McGee rolled his eyes. "Yes," he confirmed, kissing her again. "You would definitely be the only one." A fact which pleased her. "So," he said between kisses, sounding a bit uncertain, "is it good weird, or bad weird?"

Part of her kind of missed what she thought of as the teddy bear version of McGee…but she knew he didn't, and this version wasn't exactly a letdown. Abby leaned into him, pressing her lips to his collarbone and feeling the way their bodies fit together – familiar in a way, but not, because even though she'd hugged him hundreds of times over the years, this was different. "I don't think it's either," she said thoughtfully. "We were always good together." She brushed her fingers along his ribs, and from his slight flinch and the moment of suppressed laughter determined that he was still ticklish there, which was good to know. "We're still good together." He smiled at that and kissed her deeply, and her hands, usually so steady, fumbled and slipped on his belt buckle for a moment. "It's just different is all," she said, breathless.

She turned, tugging at his arm, and started to pull him away from their discarded clothes and towards her coffin. But he caught her from behind and pulled her back against him, wrapping his arms around her waist. He brushed her hair to one side and kissed the spider web on her neck, and there was no reason a little sweet moment like that should make her go all soft inside, or weak at the knees. Because this was McGee, and she saw him every day and it wasn't like they'd never slept together before – as she'd pointed out – and she'd known him forever.

But it did.
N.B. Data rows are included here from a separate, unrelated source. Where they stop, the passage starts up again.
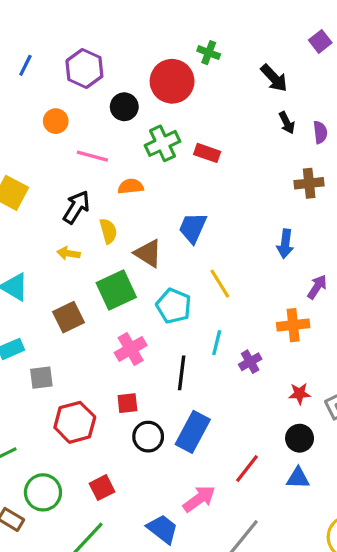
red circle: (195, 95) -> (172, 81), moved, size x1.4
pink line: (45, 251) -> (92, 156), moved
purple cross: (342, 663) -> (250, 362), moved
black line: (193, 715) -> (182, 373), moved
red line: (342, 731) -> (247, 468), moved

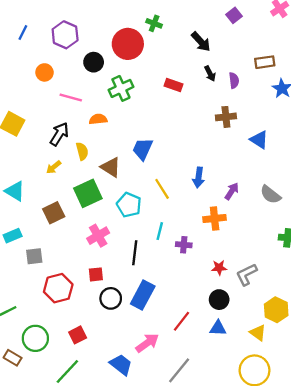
red rectangle: (207, 153) -> (173, 85), moved
blue arrow: (285, 244) -> (199, 177), moved
yellow arrow: (68, 253) -> (54, 167), turned -49
purple cross: (250, 362) -> (184, 245), turned 35

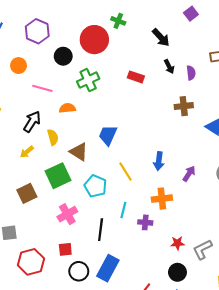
orange cross: (215, 219) -> (162, 199), moved

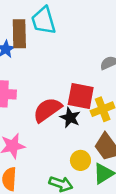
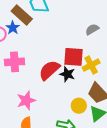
brown rectangle: (19, 34) -> (22, 15), turned -40

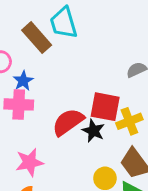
blue star: (13, 28) -> (23, 81), moved

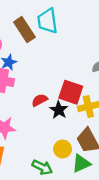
red semicircle: (68, 122) -> (40, 100), size x0.6

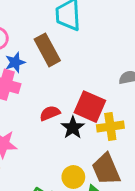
brown rectangle: (24, 30) -> (47, 50), moved

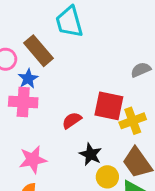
brown rectangle: (47, 50) -> (39, 51), moved
black star: (73, 128) -> (91, 154), moved

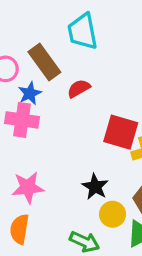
red semicircle: (72, 120) -> (79, 89), moved

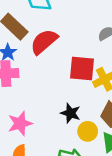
red semicircle: (79, 89) -> (44, 42), size x1.6

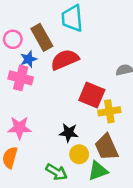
black star: (71, 113) -> (69, 133), turned -30

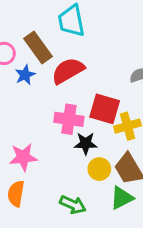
pink cross: (21, 78) -> (69, 119), moved
black star: (69, 133) -> (86, 143), moved
yellow circle: (79, 154) -> (99, 169), moved

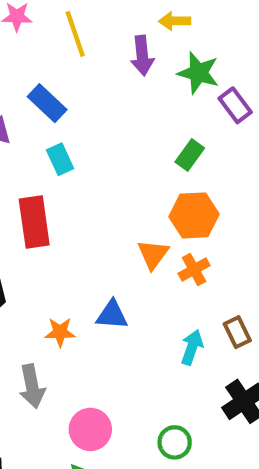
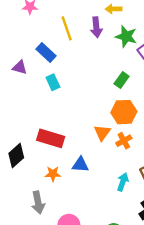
yellow line: (75, 34) -> (67, 28), moved
red rectangle: (34, 222) -> (51, 138), moved, turned -65

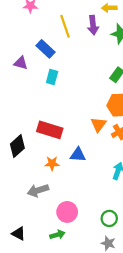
cyan rectangle: (53, 82) -> (52, 77), turned 40
gray arrow: (38, 202) -> (38, 190), turned 84

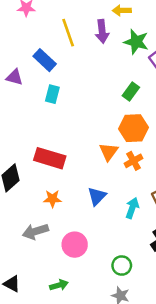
blue triangle: (78, 155) -> (97, 196), moved, turned -49
pink circle: (67, 212) -> (75, 245), moved

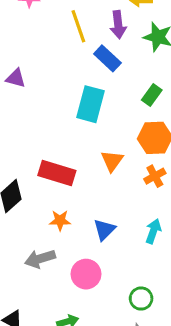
blue rectangle: (45, 60) -> (107, 58), moved
cyan rectangle: (52, 94) -> (91, 104), moved, size x1.6
orange triangle: (109, 152) -> (112, 161), moved
blue triangle: (97, 196) -> (104, 230), moved

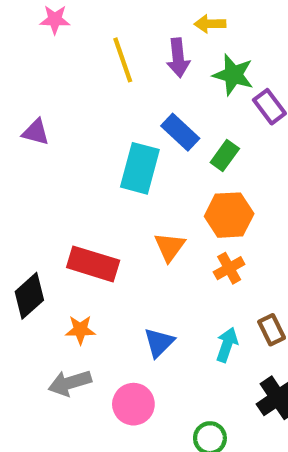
blue rectangle: (107, 58) -> (180, 132), moved
orange star: (60, 220) -> (80, 330), moved

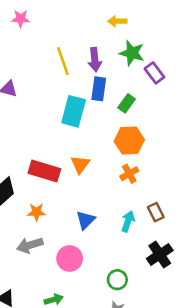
purple arrow: (178, 58) -> (95, 60), moved
yellow line: (123, 60) -> (63, 61), moved
blue rectangle: (180, 132) -> (99, 89), turned 55
orange triangle: (170, 247) -> (80, 164), moved

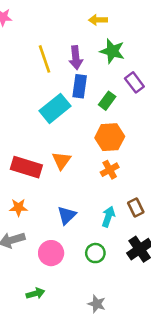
purple rectangle: (154, 73) -> (134, 82), moved
cyan rectangle: (74, 111) -> (55, 108), turned 36
green circle: (117, 280) -> (95, 253), moved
So much so that when she tried to take a step forward, she tripped and took McGee down with her. Fortunately they landed on her rug, the one McGee had told her several times looked like she'd gone out and skinned a Goth Muppet. At least it was soft enough to break their fall, though between the landing and their laughter, the wind was knocked out of them.

"You're just the same," he told her when they'd gotten their breath back. Which was either flattery or the result of him looking at her while blinded by sex – even though seven years didn't show as much on her as they did on him, they did show a little – but was still nice to hear. "You are still," he brushed his lips across the top of her breast, just where black lace faded into white skin, "like some sort of dream girl come to life."

Abby snorted. "Liar. You like blondes. With the occasional redhead." Not that she would ever admit that it stung a little whenever she saw him go all glassy-eyed over one of those girls who was basically the antithesis of her.

"The blondes don't like my job, or at least the hours, and the redheads tend to be trying to kill me," McGee reminded her. Now she wished she'd just taken the compliment, because she hated it when he looked sad. She kissed him – the best distraction she knew – and was happy to see him smile again. "I like you," he said, and there it was again, that sweetness that always caught her a bit off-guard, though it shouldn't.

Abby wound her arms around his neck. "I like you, too," she told him, and then they didn't talk again for a while.

#

"Stay," she mumbled sleepily, when she felt him getting up to leave.

They'd rarely spent the night together the last time – a couple times when McGee was still living up in Norfolk and needed a place to stay, but hardly ever – since she usually preferred her own space. But more and more she wanted to stay with him, or have him stay with her. There was something comforting about reaching out and knowing that he would be there.

And because she'd asked, McGee lay back down with her and stayed, even though it meant getting up ridiculously early to go back to his place and get ready for work. They slept snuggled together in her coffin, nearly guaranteed to give him a backache, but to him, it was apparently worth the pain, and to her, it was worth listening to him complain about it.